[Stored data entries]
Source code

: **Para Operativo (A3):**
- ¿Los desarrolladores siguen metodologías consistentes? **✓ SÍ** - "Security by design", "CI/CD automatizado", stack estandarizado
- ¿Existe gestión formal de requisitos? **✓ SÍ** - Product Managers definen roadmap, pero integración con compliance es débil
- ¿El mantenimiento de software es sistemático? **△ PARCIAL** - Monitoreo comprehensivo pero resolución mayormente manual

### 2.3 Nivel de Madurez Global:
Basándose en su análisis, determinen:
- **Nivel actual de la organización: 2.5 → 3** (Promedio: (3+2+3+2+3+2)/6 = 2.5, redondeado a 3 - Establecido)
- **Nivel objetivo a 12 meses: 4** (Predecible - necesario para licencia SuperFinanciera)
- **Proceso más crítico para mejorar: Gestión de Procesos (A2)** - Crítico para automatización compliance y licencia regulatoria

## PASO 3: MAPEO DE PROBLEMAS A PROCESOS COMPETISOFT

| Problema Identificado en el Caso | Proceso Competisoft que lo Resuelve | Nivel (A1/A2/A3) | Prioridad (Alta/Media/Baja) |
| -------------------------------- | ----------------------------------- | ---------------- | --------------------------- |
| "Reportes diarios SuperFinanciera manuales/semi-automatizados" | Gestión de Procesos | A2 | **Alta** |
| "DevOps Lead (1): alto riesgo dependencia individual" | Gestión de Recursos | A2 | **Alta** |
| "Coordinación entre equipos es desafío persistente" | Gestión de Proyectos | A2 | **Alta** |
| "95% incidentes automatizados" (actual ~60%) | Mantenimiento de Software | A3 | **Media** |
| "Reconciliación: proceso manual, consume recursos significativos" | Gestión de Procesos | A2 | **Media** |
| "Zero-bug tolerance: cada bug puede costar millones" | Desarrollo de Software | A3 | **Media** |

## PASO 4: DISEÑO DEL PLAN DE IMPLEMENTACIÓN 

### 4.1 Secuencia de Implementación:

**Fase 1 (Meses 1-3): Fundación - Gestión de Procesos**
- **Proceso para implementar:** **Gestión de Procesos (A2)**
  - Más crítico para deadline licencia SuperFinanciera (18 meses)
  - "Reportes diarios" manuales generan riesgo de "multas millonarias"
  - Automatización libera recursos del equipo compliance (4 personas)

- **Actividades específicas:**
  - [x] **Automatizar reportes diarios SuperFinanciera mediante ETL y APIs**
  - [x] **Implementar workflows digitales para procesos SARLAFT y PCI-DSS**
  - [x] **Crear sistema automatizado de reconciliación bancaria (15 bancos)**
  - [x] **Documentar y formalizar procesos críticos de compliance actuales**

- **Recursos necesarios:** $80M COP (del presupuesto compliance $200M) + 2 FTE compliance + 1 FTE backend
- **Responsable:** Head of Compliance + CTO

● **Work order**
The data should be transcribed exactly, line for line.

● **Reply**
Source code

: **Para Operativo (A3):**
- ¿Los desarrolladores siguen metodologías consistentes? **✓ SÍ** - "Security by design", "CI/CD automatizado", stack estandarizado
- ¿Existe gestión formal de requisitos? **✓ SÍ** - Product Managers definen roadmap, pero integración con compliance es débil
- ¿El mantenimiento de software es sistemático? **△ PARCIAL** - Monitoreo comprehensivo pero resolución mayormente manual

### 2.3 Nivel de Madurez Global:
Basándose en su análisis, determinen:
- **Nivel actual de la organización: 2.5 → 3** (Promedio: (3+2+3+2+3+2)/6 = 2.5, redondeado a 3 - Establecido)
- **Nivel objetivo a 12 meses: 4** (Predecible - necesario para licencia SuperFinanciera)
- **Proceso más crítico para mejorar: Gestión de Procesos (A2)** - Crítico para automatización compliance y licencia regulatoria

## PASO 3: MAPEO DE PROBLEMAS A PROCESOS COMPETISOFT

| Problema Identificado en el Caso | Proceso Competisoft que lo Resuelve | Nivel (A1/A2/A3) | Prioridad (Alta/Media/Baja) |
| -------------------------------- | ----------------------------------- | ---------------- | --------------------------- |
| "Reportes diarios SuperFinanciera manuales/semi-automatizados" | Gestión de Procesos | A2 | **Alta** |
| "DevOps Lead (1): alto riesgo dependencia individual" | Gestión de Recursos | A2 | **Alta** |
| "Coordinación entre equipos es desafío persistente" | Gestión de Proyectos | A2 | **Alta** |
| "95% incidentes automatizados" (actual ~60%) | Mantenimiento de Software | A3 | **Media** |
| "Reconciliación: proceso manual, consume recursos significativos" | Gestión de Procesos | A2 | **Media** |
| "Zero-bug tolerance: cada bug puede costar millones" | Desarrollo de Software | A3 | **Media** |

## PASO 4: DISEÑO DEL PLAN DE IMPLEMENTACIÓN 

### 4.1 Secuencia de Implementación:

**Fase 1 (Meses 1-3): Fundación - Gestión de Procesos**
- **Proceso para implementar:** **Gestión de Procesos (A2)**
  - Más crítico para deadline licencia SuperFinanciera (18 meses)
  - "Reportes diarios" manuales generan riesgo de "multas millonarias"
  - Automatización libera recursos del equipo compliance (4 personas)

- **Actividades específicas:**
  - [x] **Automatizar reportes diarios SuperFinanciera mediante ETL y APIs**
  - [x] **Implementar workflows digitales para procesos SARLAFT y PCI-DSS**
  - [x] **Crear sistema automatizado de reconciliación bancaria (15 bancos)**
  - [x] **Documentar y formalizar procesos críticos de compliance actuales**

- **Recursos necesarios:** $80M COP (del presupuesto compliance $200M) + 2 FTE compliance + 1 FTE backend
- **Responsable:** Head of Compliance + CTO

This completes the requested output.